### WHAT YOU WILL DO
Some of the lines below need repeating. Reproduce exactly those between the lines holding "nose: (667, 1066)" and "right wrist: (456, 1226)", inclusive.
# # # #
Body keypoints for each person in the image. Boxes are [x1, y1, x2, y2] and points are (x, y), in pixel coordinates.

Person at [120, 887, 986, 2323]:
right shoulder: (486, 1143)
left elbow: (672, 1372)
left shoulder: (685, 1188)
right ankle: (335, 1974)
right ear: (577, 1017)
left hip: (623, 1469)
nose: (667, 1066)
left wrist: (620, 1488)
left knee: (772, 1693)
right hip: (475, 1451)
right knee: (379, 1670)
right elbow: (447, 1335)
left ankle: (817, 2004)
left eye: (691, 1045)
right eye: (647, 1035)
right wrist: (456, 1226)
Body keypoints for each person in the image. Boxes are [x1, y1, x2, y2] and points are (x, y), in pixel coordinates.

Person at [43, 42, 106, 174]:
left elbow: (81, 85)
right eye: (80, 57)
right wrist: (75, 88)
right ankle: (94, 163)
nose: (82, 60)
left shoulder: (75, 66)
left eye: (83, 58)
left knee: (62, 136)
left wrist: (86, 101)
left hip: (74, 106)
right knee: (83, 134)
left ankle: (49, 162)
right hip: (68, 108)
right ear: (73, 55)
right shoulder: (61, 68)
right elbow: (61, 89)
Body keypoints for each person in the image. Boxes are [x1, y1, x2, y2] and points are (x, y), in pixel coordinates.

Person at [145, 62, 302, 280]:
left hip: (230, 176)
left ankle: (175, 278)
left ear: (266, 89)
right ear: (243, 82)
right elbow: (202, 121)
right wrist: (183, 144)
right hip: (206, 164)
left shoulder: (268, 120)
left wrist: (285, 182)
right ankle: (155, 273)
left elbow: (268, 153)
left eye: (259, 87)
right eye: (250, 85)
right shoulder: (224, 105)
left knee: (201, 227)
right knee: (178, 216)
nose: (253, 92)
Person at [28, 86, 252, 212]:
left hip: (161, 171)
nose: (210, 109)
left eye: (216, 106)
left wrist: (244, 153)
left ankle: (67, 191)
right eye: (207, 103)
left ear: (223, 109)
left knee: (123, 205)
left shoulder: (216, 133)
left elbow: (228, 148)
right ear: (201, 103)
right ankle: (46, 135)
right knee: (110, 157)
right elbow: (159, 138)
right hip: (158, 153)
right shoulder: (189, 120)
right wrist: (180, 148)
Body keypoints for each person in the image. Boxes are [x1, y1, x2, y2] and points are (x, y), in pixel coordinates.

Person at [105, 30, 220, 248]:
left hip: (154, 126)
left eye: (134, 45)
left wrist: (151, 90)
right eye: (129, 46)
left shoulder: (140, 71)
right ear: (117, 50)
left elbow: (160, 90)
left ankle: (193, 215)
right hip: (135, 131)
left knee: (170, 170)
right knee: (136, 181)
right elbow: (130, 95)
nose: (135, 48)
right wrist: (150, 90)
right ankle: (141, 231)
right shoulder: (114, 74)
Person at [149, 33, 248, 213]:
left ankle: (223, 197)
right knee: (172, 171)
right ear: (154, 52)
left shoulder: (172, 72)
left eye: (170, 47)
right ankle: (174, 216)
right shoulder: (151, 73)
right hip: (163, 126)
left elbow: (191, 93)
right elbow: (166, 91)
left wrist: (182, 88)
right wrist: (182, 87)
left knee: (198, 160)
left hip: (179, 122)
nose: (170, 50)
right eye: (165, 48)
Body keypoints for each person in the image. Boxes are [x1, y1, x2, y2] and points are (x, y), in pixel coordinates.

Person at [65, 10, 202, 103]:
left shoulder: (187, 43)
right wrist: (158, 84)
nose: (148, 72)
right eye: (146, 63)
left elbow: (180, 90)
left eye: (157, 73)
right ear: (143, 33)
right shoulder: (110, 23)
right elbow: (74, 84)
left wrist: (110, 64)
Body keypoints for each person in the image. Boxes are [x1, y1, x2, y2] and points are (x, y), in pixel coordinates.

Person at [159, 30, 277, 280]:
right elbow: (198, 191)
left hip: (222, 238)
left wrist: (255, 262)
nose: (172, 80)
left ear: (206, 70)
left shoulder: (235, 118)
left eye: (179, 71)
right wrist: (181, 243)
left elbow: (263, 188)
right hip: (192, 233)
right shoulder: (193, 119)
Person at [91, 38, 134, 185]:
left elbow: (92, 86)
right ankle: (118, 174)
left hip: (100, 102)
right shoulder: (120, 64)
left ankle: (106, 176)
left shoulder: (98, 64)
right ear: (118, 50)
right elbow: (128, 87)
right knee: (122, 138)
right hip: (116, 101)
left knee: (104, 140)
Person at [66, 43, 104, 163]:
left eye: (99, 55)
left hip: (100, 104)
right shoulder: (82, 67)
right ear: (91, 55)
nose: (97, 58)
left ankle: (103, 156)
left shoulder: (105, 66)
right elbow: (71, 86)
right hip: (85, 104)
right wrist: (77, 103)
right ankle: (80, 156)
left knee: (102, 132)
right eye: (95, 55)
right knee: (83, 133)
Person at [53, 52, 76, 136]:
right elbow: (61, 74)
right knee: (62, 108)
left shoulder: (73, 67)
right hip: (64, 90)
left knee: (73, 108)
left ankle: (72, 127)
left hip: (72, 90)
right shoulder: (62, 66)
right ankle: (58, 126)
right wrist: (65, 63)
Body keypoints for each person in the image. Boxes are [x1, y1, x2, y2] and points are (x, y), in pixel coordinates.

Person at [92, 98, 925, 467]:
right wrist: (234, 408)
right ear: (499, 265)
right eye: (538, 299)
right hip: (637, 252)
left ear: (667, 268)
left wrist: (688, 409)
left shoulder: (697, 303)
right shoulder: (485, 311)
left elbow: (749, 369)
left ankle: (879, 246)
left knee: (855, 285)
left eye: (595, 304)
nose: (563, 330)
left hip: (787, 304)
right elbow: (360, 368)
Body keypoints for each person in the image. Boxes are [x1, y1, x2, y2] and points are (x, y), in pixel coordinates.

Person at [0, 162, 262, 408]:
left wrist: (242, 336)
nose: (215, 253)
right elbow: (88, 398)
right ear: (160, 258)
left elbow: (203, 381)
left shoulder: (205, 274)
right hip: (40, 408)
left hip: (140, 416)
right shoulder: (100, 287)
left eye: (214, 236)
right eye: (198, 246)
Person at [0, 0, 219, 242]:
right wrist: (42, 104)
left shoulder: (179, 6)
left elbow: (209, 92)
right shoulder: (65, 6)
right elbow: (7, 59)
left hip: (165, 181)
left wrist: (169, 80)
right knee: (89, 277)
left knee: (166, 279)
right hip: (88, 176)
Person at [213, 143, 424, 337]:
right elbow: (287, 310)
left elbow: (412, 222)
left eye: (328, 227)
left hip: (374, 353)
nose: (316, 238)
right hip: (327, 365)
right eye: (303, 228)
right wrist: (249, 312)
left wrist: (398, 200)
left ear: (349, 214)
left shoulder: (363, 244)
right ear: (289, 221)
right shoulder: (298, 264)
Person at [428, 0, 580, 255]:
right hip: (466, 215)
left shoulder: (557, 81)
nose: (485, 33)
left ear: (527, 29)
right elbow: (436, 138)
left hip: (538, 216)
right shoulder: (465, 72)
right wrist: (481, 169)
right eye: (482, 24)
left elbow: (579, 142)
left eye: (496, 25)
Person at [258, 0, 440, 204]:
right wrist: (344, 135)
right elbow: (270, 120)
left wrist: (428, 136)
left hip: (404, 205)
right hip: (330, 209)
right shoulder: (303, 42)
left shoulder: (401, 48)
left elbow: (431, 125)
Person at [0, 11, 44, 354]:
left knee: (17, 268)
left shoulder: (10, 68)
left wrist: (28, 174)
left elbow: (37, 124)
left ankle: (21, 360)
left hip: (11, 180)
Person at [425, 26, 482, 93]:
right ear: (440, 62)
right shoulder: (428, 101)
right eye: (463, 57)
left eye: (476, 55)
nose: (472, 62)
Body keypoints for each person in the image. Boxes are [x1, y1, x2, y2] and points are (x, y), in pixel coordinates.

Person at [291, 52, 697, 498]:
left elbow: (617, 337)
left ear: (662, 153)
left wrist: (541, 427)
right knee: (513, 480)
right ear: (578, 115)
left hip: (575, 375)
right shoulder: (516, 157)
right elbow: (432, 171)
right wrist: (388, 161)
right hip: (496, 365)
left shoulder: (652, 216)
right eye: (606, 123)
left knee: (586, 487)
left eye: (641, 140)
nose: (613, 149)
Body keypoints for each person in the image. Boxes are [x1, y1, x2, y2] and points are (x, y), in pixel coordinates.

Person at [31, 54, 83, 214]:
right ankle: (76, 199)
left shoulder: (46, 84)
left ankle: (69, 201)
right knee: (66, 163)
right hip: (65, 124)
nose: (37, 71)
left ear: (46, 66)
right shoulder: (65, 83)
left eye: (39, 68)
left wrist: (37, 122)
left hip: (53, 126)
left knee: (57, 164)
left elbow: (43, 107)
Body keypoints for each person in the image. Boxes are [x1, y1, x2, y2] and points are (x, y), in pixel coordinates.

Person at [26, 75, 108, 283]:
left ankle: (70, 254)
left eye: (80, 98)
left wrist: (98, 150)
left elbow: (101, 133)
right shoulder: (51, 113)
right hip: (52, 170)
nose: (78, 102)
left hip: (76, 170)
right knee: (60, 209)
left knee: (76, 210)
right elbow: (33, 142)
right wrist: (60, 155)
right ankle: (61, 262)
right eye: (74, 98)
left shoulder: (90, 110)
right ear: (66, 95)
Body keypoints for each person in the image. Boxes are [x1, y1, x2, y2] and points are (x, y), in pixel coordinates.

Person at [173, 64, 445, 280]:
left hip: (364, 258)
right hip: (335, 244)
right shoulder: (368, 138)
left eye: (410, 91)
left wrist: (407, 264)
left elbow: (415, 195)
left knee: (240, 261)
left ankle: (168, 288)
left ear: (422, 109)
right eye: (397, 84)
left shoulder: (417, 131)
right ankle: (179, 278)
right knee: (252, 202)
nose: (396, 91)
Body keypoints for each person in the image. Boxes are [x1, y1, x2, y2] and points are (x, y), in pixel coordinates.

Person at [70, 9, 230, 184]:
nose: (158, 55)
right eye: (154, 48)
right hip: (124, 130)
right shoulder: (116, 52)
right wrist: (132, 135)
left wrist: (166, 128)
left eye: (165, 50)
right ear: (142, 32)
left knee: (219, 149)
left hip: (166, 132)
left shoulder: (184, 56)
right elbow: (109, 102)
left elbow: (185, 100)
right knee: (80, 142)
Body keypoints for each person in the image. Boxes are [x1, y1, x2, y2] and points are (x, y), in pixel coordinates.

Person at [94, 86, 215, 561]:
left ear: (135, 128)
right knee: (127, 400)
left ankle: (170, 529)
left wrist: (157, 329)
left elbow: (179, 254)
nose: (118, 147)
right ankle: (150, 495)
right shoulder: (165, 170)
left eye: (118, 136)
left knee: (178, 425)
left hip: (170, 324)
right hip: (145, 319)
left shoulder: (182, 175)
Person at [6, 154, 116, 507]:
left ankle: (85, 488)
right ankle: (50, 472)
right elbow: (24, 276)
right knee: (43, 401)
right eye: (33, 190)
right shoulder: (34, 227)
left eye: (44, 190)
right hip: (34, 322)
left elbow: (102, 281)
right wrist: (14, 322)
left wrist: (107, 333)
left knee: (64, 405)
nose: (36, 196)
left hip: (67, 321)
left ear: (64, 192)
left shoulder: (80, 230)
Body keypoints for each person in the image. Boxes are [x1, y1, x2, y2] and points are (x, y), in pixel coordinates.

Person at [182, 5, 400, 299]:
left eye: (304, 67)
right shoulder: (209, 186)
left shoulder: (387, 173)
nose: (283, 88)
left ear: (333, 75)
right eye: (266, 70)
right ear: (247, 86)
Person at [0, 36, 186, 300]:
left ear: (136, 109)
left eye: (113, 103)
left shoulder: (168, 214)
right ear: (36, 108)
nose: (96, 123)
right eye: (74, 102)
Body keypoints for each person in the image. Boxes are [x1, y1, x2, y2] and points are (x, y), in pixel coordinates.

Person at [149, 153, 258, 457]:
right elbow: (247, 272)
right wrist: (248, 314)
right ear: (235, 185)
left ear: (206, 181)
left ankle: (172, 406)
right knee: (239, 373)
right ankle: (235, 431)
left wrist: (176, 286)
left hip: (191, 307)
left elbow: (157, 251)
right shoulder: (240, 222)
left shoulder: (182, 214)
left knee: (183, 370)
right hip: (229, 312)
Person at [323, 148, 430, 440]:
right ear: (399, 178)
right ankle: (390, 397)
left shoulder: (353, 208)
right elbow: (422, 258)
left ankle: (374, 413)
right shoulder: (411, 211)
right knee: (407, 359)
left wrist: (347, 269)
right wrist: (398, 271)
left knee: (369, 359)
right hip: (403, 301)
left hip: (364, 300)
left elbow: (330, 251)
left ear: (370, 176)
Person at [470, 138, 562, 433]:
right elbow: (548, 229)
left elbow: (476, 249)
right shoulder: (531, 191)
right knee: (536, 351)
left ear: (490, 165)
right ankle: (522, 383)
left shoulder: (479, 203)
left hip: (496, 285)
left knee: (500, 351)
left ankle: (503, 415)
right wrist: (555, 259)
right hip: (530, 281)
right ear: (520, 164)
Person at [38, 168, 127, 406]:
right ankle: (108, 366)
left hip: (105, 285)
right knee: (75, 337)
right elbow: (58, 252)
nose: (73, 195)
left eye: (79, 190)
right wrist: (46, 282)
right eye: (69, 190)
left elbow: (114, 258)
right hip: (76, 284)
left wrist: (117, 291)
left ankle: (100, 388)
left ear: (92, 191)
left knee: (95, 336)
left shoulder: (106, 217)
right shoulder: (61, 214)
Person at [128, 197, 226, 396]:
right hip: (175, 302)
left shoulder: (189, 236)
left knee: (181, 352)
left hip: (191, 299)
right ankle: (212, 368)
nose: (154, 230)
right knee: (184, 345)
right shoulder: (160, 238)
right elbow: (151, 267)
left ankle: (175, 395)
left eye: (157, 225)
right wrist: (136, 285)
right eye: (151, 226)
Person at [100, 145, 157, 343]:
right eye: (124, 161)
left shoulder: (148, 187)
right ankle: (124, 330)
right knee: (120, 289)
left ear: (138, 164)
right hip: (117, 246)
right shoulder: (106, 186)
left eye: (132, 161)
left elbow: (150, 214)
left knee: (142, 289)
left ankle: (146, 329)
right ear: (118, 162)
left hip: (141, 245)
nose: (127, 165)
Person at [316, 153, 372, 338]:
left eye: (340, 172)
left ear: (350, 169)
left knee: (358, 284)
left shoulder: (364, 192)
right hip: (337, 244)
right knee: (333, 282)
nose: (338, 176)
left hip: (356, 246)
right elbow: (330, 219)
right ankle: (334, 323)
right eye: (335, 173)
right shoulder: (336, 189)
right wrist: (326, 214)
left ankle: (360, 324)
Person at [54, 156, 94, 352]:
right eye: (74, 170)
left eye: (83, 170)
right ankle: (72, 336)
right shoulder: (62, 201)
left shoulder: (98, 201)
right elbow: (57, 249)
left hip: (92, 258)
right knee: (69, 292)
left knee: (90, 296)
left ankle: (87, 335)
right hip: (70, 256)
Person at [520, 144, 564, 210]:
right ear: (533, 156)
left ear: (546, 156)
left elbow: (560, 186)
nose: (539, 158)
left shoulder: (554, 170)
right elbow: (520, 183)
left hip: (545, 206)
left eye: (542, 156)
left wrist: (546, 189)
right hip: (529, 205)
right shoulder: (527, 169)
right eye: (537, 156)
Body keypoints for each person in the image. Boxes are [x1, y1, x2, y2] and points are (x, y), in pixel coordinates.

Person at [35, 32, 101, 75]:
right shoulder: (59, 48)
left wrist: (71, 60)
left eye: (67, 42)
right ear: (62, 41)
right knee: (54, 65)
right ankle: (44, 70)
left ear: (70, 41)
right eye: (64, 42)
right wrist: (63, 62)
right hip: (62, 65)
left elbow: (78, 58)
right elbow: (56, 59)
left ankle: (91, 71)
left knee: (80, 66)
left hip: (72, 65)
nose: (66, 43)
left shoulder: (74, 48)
# # # #
### SOLVED PROBLEM
nose: (667, 1066)
left wrist: (620, 1488)
left knee: (772, 1693)
right hip: (475, 1451)
right knee: (379, 1670)
right elbow: (447, 1335)
left ankle: (817, 2004)
left eye: (691, 1045)
right eye: (647, 1035)
right wrist: (456, 1226)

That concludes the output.